「いま」だけで生きる、「いま」だけを生きる

私は自由だ、という実感がある。未来は茫漠としていて、これからどうするか、どうすべきかなんてわからない。だから何をやったっていいしどこへ行ってもいい。なんでもできるしどこへでも行ける。でもいまはどうしたいかがないし、だから希望はない。立ち止まっていて不安がない。いつか、ということを信じているけれど、いつか、がなくたっていまはいい、いまがあるから。
まー実感なんてちょうあてにならないんですけどね。↑
人間は未来を考えるようにできていて、未来をよくするためにいまの行動を考えて、未来に得られるだろう報酬を現在の糧にすることができる。未来のために多少の不自由や不遇や不満を我慢することができる。反面、未来がわからなかったり望みが叶わないことが予想されたりすることが、不安だ。いま不自由なく暮らしているのに三十年後の生活を思い煩ったりする。
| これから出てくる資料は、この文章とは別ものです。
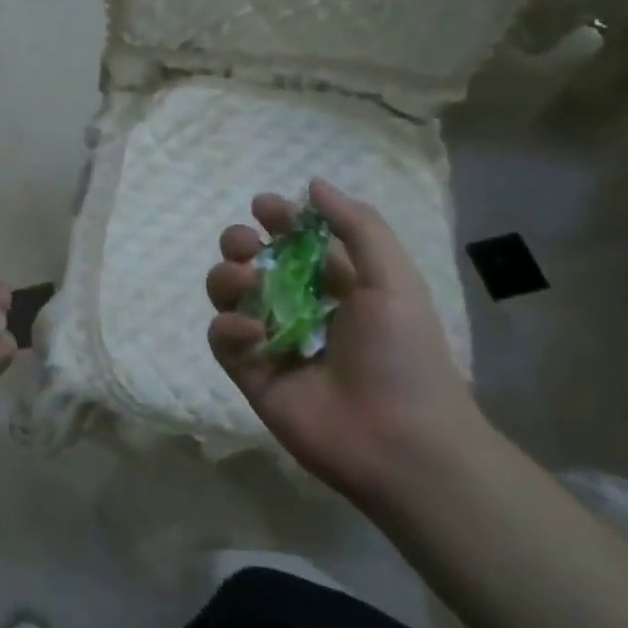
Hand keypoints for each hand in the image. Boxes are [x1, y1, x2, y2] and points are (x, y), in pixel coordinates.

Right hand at [205, 179, 483, 504]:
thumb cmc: (404, 354)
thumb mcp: (394, 279)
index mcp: (335, 285)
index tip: (264, 207)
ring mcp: (271, 341)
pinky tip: (252, 330)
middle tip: (246, 246)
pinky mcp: (250, 374)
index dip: (276, 218)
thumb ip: (356, 225)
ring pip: (228, 293)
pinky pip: (222, 337)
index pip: (293, 240)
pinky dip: (229, 325)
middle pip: (251, 262)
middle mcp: (298, 308)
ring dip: (228, 277)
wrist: (402, 443)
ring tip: (247, 281)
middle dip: (240, 244)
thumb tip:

過去から未来へ途切れなく続く時間のなか、自分という固有の存在もまた連続している。過去の自分も未来の自分も、同じ「自分」。思い出で生きるし、夢で生きるし、希望で生きる。
――と、いう観察が正しいなら、私はどこかの機能が壊れているんだろう、とは思う。因果律に則った思考から逃れられるわけでもないけど(逃れたいわけでもないけど、想像したいだけで)。そこまでは逸脱してないけど。自分がいつか必ず死ぬ、ということを理解できないのも、そのへんの機能障害なのかな。べつに私は困らないんだけど、周りの人のほうが困るかも。
なので、不思議だなあ、と。「人生楽ありゃ苦もあるさ〜」って、それ、わからない。というか世の人はほんとうにそう思ってるんでしょうか。ほんとうに、というか、辛いときに唱える建て前だったり、大きな幸運に浮かれることをたしなめる忠告だったりするんだろう、とは、思うけど。ううむ、わからないんだ、それが。わからないって言われたほうもわからないだろうが。